Modern messaging systems must ensure that messages are delivered reliably and consistently to consumers. Apache Pulsar provides flexible message delivery guarantees — including at-most-once, at-least-once, and exactly-once — giving developers the tools to balance latency, throughput, and consistency.

In this blog, we’ll explore how Apache Pulsar implements these delivery semantics, how to configure them, and when to use each guarantee for optimal results.


What Are Delivery Guarantees?

Delivery Type Description
At-most-once Messages may be lost but are never redelivered
At-least-once Messages are never lost but may be delivered more than once
Exactly-once Each message is delivered once and only once

Each guarantee serves different use cases — from low-latency, lossy applications to financial-grade, deduplicated pipelines.


Pulsar Architecture Recap

Pulsar decouples compute (brokers) and storage (BookKeeper). It supports multiple subscription modes, acknowledgement mechanisms, and message deduplication, which together enable fine-grained delivery guarantees.


At-Most-Once Delivery in Pulsar

At-most-once means a message is delivered zero or one time — there is no redelivery if the consumer fails before acknowledgment.

How it works in Pulsar:

  • Consumer acknowledges messages immediately upon receipt
  • No retry or redelivery is attempted
  • Ideal for non-critical telemetry, metrics, or best-effort logging

Enable using:

  • Manual ack strategy with immediate acknowledgeAsync()
  • No retry logic in consumer code

Example:

consumer.receiveAsync().thenAccept(msg -> {
// process
consumer.acknowledgeAsync(msg); // ack immediately, no retry
});

At-Least-Once Delivery in Pulsar

This is the default delivery guarantee in Pulsar.
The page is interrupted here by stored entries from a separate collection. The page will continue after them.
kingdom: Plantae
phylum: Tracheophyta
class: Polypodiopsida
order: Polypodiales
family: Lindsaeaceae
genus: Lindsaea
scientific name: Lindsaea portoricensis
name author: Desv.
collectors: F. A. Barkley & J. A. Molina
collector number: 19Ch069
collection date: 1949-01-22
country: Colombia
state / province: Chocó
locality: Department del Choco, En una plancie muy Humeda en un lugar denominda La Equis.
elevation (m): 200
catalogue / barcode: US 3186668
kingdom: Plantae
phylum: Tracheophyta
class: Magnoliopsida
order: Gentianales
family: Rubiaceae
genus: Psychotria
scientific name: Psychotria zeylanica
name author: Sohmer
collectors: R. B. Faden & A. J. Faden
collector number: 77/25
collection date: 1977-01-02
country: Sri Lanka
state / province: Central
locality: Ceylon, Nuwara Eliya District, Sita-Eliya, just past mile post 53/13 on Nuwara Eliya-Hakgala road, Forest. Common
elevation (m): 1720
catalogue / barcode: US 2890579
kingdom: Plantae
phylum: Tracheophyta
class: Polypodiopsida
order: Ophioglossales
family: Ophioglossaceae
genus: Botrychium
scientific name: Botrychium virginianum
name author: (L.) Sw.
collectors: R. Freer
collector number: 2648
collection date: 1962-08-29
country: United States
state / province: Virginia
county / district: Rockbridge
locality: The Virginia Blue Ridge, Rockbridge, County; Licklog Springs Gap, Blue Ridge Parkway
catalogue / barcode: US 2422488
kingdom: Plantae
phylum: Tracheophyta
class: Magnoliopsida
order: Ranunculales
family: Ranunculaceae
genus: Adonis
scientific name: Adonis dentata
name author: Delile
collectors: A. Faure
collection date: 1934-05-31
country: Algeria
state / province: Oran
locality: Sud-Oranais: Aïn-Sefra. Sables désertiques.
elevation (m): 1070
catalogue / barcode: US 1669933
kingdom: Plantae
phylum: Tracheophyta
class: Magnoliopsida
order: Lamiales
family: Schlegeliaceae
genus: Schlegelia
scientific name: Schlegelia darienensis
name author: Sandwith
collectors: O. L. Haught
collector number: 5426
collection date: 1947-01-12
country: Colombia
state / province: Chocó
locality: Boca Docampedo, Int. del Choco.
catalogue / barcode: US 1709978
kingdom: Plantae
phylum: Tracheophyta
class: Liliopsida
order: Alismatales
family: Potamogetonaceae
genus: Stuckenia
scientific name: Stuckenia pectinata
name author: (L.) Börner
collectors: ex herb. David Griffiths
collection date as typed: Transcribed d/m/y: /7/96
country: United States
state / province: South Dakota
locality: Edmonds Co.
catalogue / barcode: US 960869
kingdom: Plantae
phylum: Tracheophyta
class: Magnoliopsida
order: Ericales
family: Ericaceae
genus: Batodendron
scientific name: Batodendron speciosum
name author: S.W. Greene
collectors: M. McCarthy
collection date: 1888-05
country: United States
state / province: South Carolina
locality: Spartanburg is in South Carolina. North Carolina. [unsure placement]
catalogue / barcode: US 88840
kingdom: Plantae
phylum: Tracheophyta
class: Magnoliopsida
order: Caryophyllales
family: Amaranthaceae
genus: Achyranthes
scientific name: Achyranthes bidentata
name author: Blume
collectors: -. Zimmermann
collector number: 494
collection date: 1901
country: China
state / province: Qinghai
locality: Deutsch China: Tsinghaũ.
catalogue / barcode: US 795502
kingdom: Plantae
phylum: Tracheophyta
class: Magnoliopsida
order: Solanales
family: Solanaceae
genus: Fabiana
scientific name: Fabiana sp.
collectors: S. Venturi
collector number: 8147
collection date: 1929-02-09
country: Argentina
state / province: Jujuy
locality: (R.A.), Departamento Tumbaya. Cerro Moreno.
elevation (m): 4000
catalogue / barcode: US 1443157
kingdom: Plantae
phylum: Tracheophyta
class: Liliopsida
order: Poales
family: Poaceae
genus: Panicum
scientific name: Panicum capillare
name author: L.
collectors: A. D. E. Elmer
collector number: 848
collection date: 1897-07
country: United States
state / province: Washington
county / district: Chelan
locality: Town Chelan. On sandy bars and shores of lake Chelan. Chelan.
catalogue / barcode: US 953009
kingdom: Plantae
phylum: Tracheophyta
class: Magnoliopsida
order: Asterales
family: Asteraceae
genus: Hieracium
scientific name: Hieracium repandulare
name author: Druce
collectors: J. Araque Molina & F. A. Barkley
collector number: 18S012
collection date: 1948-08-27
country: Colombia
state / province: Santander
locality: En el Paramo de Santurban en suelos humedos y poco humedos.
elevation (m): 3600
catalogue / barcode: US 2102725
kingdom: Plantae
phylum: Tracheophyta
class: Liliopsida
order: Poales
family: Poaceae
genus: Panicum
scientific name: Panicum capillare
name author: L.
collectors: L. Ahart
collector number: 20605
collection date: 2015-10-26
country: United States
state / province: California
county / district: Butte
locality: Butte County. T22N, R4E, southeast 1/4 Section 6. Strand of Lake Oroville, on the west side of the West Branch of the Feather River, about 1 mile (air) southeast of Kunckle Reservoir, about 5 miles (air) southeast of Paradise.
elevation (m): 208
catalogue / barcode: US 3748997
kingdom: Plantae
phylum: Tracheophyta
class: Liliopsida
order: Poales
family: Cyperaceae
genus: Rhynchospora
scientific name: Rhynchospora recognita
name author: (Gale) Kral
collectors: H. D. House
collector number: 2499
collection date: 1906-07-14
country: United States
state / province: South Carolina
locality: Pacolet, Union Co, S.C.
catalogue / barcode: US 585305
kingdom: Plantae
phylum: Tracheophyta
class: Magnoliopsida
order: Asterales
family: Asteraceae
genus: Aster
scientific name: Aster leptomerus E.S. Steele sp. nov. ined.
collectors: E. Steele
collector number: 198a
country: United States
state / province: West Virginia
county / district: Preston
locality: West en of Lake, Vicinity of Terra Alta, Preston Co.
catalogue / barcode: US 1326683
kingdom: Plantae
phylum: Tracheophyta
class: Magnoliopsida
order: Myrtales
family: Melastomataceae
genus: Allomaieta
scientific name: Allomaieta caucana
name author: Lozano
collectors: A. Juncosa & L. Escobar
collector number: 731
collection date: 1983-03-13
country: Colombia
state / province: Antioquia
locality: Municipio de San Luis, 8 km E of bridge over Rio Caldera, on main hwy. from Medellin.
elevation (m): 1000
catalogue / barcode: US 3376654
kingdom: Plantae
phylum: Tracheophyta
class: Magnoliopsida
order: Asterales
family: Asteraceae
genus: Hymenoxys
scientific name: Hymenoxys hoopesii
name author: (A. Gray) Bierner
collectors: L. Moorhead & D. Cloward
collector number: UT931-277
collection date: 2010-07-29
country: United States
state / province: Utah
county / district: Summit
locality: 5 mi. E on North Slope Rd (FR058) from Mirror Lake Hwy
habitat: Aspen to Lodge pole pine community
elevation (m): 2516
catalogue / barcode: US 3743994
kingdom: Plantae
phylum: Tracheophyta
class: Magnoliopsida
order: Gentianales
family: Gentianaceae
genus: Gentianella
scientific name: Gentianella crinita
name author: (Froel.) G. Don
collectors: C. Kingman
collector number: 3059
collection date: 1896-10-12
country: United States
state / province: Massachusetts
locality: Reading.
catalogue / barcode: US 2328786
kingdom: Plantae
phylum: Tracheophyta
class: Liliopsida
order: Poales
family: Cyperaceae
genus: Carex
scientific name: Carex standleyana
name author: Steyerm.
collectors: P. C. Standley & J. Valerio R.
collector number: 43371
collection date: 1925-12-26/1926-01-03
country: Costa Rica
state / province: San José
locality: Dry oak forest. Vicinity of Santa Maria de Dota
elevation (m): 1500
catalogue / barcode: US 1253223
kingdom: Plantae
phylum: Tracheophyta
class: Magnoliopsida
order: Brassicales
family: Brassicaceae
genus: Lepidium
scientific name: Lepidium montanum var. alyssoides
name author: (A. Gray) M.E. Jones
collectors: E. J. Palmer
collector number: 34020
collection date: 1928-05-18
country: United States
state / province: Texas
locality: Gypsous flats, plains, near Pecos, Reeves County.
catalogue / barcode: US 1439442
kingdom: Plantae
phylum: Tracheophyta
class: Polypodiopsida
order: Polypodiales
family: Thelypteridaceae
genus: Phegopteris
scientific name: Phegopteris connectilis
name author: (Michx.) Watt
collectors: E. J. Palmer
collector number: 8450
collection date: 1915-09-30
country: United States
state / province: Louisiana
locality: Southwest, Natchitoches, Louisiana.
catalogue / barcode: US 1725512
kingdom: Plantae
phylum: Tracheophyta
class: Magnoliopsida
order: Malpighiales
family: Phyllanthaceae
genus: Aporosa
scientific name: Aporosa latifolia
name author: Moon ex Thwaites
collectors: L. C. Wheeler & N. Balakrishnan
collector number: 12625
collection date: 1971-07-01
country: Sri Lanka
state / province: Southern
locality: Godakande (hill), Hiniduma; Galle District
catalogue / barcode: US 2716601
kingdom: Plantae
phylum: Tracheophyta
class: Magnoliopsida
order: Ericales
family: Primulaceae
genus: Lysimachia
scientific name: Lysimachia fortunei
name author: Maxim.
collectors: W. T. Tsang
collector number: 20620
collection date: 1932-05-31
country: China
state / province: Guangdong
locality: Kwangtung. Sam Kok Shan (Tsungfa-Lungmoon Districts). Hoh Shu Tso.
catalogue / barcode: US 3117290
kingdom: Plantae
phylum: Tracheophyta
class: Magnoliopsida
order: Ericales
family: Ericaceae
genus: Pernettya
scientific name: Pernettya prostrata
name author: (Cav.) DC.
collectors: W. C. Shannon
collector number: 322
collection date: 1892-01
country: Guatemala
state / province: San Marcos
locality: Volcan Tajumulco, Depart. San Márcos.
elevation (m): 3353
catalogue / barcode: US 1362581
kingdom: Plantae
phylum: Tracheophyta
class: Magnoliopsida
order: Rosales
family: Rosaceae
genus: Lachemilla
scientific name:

Messages will be delivered at least once, meaning duplicates are possible in case of processing failure.

How it works:

  • Broker resends unacknowledged messages
  • Messages are retained until explicitly acknowledged
  • Durable, safe for critical data ingestion, transactional processing, etc.

Enable using:

  • Subscription type: Shared, Exclusive, or Failover
  • Acknowledgement required from consumer

Example:

Message<byte[]> msg = consumer.receive();
try {
process(msg);
consumer.acknowledge(msg); // only after successful processing
} catch (Exception e) {
consumer.negativeAcknowledge(msg); // triggers redelivery
}

Use Case Examples:

  • Payment processing
  • Order ingestion
  • Inventory updates

Exactly-Once Delivery in Pulsar

Exactly-once ensures that a message is delivered and processed only once, even across retries and broker failures.

Pulsar supports this via:

  • Message deduplication (producer-side or broker-side)
  • Transactions (introduced in Pulsar 2.8+)
Producer Deduplication

Enabled per topic:

producerName=my-producer
enableDeduplication=true

Each message includes a unique ID (sequenceId), and the broker stores deduplication metadata.

Pulsar Transactions

A transaction allows:

  • Publishing messages to multiple topics atomically
  • Acknowledging messages within a transaction
  • Committing/aborting based on application logic

Example:

Transaction txn = pulsarClient.newTransaction()
.withTransactionTimeout(5, TimeUnit.MINUTES)
.build().get();

consumer.acknowledgeAsync(message, txn);
producer.newMessage(txn).value(data).sendAsync();

txn.commit().get();

Use Cases:

  • Banking, trading platforms
  • Event sourcing
  • Distributed ledgers

Delivery Guarantees by Subscription Type

Subscription Type At-most-once At-least-once Exactly-once
Exclusive ✅ (with TXNs)
Shared ✅ (dedupe only)
Failover ✅ (with TXNs)
Key_Shared ✅ (ordered, dedupe)

Monitoring and Tuning

  • Enable message deduplication on brokers for global support
  • Monitor acknowledgment latency, redelivery count, and transactional errors
  • Use dead-letter topics (DLQ) for poison message handling
  • Set ack timeout (ackTimeoutMillis) to tune redelivery behavior

Best Practices

✅ Use at-least-once as the default unless loss is acceptable
✅ Enable producer name and sequenceId for deduplication
✅ Use transactions for strong exactly-once delivery guarantees
✅ Apply idempotent processing logic on consumer side
✅ Monitor DLQ and retry metrics to avoid infinite reprocessing
✅ Segment topics and use Key_Shared for parallel processing with ordering


Conclusion

Apache Pulsar offers fine-grained control over message delivery semantics, allowing teams to build applications that are resilient, scalable, and tailored to their consistency needs. Whether you need high-throughput at-most-once ingestion or financial-grade exactly-once workflows, Pulsar provides the tools to achieve your goals — with a modern, cloud-native messaging foundation.